On the way towards the train station I had a slight hunger attack (it must have been all of that food I had been seeing) and stopped at a little bakery and bought two incredibly divine little pastries. I documented their beauty with a photo before devouring them on the spot.

After riding the train to Langeais I made my way to the center of town and ate my heavenly picnic on a bench with the chateau on my left and a mill pond and a view of the church to the right. [And yes, that pastry snack was only an hour and a half earlier. What can I say; I did burn quite a few calories riding in the heat of the day…] After my leisurely picnic I made a short stop at the church and then got out of town at around 2.

The following 18km were some of the slowest I’d ridden (1hr 20min) but they were totally lovely. The first stretch was on a levee along the Loire, with the river on the left and sweeping fields to the right. The next section went away from the Loire through farmlands and a forest of uniformly planted birch trees with wonderful light streaming through the branches. The last stretch went right along the river Indre into Azay-le-rideau.
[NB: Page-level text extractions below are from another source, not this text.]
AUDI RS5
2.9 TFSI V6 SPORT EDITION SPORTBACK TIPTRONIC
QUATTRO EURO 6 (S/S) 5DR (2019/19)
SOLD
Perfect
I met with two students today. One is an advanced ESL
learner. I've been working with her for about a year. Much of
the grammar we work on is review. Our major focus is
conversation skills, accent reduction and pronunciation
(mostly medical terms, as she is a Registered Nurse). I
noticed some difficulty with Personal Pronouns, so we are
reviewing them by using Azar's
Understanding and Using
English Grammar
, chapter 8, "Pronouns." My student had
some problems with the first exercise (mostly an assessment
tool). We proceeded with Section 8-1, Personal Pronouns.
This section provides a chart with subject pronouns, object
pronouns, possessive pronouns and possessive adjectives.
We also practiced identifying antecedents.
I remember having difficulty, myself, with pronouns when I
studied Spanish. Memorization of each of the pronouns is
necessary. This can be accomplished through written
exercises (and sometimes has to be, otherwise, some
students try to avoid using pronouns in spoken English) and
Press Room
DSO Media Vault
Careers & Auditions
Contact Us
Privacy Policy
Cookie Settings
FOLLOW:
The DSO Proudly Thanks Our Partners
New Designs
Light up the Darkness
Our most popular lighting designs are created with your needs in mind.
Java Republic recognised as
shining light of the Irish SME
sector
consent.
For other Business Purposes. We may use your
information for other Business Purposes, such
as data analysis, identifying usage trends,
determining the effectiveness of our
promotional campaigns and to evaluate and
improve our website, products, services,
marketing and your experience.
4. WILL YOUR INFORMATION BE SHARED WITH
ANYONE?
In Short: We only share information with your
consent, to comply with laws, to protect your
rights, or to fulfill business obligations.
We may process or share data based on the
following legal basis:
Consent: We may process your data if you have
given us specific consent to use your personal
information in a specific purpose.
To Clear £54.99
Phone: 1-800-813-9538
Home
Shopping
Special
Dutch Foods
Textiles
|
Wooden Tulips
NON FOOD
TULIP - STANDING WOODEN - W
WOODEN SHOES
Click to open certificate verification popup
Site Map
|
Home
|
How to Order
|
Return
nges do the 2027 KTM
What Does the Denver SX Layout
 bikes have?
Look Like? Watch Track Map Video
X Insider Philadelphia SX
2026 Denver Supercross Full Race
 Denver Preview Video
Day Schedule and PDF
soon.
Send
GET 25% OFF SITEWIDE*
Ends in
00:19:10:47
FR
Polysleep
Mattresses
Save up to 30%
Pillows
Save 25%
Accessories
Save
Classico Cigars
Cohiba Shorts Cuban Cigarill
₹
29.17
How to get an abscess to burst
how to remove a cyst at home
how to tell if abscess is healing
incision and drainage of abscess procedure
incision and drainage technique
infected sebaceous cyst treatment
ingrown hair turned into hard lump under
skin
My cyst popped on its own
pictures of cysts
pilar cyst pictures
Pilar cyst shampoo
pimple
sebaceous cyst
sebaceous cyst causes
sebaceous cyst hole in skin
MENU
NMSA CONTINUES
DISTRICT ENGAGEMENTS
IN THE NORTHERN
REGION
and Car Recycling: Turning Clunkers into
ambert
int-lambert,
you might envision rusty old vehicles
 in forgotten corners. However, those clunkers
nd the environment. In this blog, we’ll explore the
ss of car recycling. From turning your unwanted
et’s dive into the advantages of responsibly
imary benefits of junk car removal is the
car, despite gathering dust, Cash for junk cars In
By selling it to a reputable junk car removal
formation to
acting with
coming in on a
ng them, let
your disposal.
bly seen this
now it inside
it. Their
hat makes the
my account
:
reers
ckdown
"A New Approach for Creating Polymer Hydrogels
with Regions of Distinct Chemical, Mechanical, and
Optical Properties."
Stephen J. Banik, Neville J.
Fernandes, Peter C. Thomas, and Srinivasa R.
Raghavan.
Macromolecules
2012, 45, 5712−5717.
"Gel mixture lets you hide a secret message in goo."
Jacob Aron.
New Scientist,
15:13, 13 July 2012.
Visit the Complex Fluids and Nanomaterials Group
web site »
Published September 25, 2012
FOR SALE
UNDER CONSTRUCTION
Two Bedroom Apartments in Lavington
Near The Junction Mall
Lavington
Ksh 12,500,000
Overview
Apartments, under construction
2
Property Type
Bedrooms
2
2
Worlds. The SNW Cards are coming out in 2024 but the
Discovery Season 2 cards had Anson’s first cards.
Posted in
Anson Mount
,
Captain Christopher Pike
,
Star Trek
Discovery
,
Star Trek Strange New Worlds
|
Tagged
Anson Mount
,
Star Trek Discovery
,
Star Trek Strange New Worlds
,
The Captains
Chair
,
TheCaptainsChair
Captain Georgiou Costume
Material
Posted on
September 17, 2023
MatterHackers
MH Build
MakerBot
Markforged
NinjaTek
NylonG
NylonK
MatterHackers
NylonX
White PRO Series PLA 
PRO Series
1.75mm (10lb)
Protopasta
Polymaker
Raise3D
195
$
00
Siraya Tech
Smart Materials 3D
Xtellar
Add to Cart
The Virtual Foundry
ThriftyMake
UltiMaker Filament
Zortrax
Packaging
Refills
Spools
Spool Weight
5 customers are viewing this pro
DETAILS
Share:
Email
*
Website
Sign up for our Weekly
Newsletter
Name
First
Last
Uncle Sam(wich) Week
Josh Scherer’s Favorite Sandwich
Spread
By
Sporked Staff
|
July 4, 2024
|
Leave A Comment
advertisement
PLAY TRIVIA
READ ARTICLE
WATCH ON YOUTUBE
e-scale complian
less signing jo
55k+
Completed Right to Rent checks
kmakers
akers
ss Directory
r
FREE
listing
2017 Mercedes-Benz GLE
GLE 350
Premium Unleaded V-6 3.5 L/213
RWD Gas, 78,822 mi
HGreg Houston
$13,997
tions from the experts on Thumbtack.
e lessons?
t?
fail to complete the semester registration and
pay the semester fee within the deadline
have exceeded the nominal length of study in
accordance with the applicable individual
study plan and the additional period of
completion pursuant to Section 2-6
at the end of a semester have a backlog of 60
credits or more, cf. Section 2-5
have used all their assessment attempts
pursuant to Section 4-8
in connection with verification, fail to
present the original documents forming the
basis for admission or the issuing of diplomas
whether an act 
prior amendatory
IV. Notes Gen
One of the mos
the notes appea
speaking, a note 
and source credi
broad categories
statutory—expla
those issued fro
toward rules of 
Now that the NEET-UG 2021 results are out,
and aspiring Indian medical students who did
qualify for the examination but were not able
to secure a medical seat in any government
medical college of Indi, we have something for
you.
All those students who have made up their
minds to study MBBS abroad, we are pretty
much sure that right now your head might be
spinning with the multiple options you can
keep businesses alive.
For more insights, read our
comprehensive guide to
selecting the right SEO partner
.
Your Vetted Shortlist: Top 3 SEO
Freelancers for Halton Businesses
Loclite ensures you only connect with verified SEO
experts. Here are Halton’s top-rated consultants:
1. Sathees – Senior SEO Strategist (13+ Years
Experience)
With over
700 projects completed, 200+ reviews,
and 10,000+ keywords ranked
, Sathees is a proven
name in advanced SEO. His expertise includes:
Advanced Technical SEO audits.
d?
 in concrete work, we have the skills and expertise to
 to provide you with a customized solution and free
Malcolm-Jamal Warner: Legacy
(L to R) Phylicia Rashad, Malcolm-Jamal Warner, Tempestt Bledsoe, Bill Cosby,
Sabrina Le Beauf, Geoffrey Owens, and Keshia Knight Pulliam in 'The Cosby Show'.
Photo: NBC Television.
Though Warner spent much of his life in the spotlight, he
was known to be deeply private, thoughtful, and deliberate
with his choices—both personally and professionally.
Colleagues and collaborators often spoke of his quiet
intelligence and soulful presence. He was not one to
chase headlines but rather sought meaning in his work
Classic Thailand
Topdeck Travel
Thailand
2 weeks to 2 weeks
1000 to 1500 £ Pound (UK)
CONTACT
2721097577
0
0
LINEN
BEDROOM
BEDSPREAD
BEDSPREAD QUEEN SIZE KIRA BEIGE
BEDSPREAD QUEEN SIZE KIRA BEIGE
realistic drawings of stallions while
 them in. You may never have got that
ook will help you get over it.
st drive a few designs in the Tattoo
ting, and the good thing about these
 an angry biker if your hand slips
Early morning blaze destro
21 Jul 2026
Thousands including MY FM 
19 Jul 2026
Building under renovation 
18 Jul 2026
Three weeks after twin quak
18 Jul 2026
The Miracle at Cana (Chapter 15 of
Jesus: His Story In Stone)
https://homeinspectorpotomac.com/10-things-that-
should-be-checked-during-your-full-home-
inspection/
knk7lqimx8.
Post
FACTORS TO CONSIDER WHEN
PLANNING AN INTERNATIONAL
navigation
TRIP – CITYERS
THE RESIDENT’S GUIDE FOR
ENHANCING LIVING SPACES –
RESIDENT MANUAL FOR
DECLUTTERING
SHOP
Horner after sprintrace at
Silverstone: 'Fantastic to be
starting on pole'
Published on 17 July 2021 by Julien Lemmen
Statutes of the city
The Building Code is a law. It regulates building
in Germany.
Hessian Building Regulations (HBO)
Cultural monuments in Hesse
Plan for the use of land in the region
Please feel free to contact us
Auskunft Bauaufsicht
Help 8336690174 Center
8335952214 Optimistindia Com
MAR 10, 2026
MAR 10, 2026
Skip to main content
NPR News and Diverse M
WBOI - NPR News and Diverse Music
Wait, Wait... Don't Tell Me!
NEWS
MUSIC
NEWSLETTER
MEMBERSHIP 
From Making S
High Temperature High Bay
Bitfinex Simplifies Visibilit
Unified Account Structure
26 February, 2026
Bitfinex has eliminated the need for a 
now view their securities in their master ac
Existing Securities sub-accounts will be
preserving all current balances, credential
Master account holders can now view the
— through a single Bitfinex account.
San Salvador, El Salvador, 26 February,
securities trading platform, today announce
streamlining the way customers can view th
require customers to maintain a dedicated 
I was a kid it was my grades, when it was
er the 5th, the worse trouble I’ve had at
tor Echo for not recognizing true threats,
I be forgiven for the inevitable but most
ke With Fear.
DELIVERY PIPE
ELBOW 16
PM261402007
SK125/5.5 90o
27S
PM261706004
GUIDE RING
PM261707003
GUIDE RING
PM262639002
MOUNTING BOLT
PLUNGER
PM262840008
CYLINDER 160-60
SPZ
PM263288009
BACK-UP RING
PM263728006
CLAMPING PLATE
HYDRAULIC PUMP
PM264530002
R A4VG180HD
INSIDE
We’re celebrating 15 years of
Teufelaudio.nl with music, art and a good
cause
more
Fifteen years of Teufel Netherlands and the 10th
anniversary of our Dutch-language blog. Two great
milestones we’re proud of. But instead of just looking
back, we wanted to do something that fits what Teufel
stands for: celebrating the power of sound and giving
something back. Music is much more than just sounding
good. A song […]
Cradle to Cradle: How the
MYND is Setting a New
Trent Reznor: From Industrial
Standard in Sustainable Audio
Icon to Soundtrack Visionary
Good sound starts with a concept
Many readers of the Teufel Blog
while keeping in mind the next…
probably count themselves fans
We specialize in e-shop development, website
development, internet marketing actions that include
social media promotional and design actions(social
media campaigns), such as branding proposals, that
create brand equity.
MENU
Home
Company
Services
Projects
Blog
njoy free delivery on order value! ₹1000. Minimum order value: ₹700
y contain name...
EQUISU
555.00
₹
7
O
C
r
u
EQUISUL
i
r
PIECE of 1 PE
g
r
I paid the admission price to get into the grounds and stroll around but didn’t go into the chateau itself—I just wasn’t into crowds. So I celebrated my last chateau visit of the week with an ice cream creation enjoyed on the terrace facing the chateau.

On the way back to Langeais I realized part of the reason for my slow tempo on the way into town—there was a long gradual climb stretching several kilometers before coming into Azay-le-rideau. It was so gradual I hadn’t really noticed that it was a climb—I just thought I was a wimp. My trip back to Langeas was much quicker!

As I arrived back in Langeais, I saw to my delight that a “Broquant” was being set up; a street fair with artisan booths (as well as tacky stuff) and (my favorite, of course) lots of stands featuring grilled locally-produced meats. Believe it or not, I didn’t actually eat anything, just photographed the grilling, and strolled around until it was time to catch the train back into Tours.

Back in Tours, I had a lovely “last supper” in France at the same restaurant I’d eaten in my first night in town. It wasn’t as good at the first night, but still quite nice and the service was wonderful, so I hesitate to complain.